» **Exercise aim**: Please give the number of lines in the records below that include "pixels", with no other output.

» **Material for the task**:
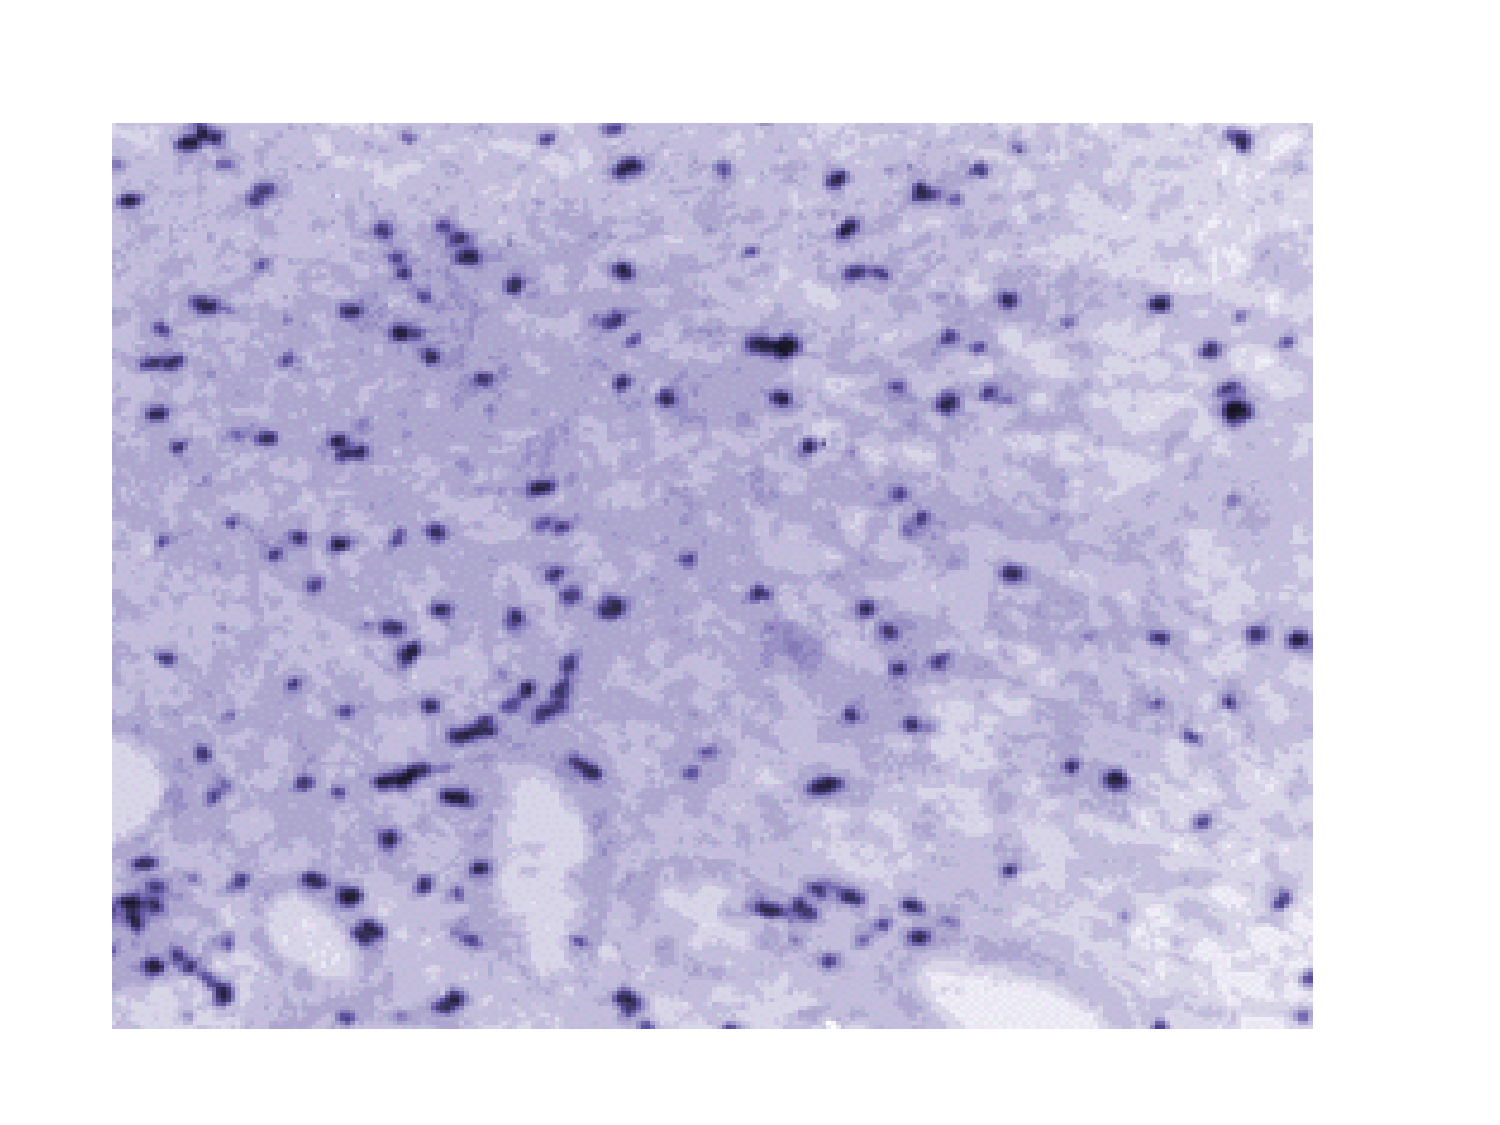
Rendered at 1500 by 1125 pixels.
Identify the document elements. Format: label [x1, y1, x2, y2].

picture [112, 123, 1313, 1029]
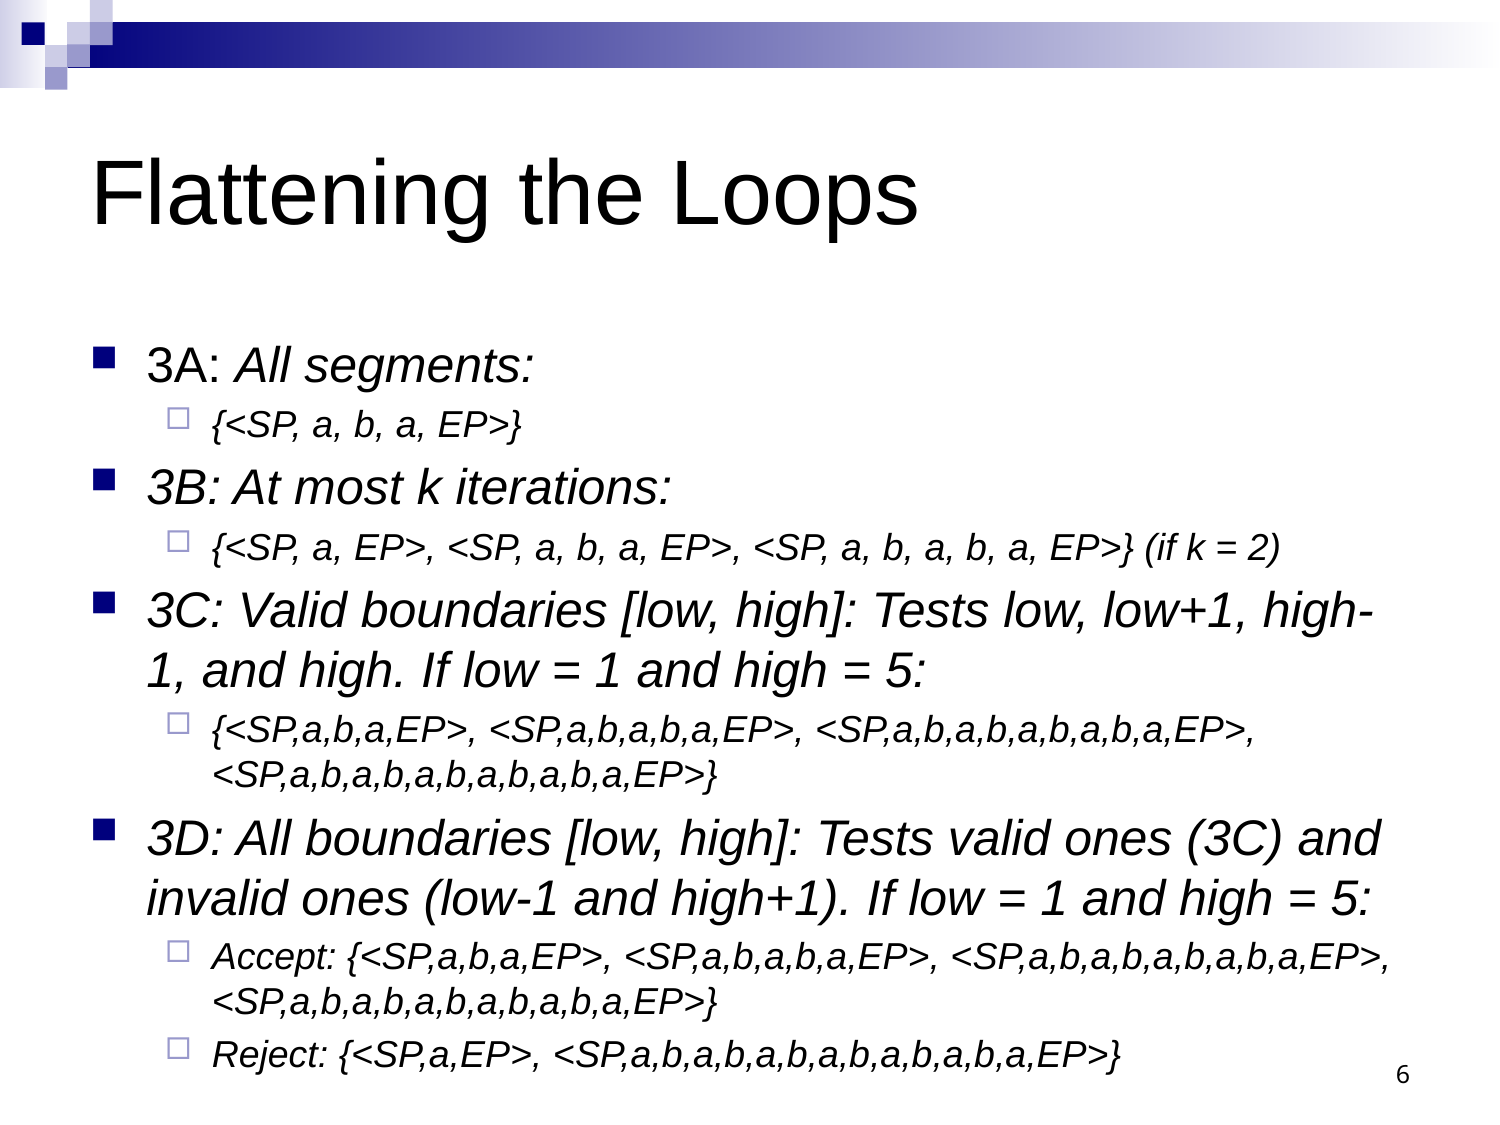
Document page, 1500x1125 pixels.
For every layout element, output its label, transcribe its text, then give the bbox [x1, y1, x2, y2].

» **Expected answer**: 2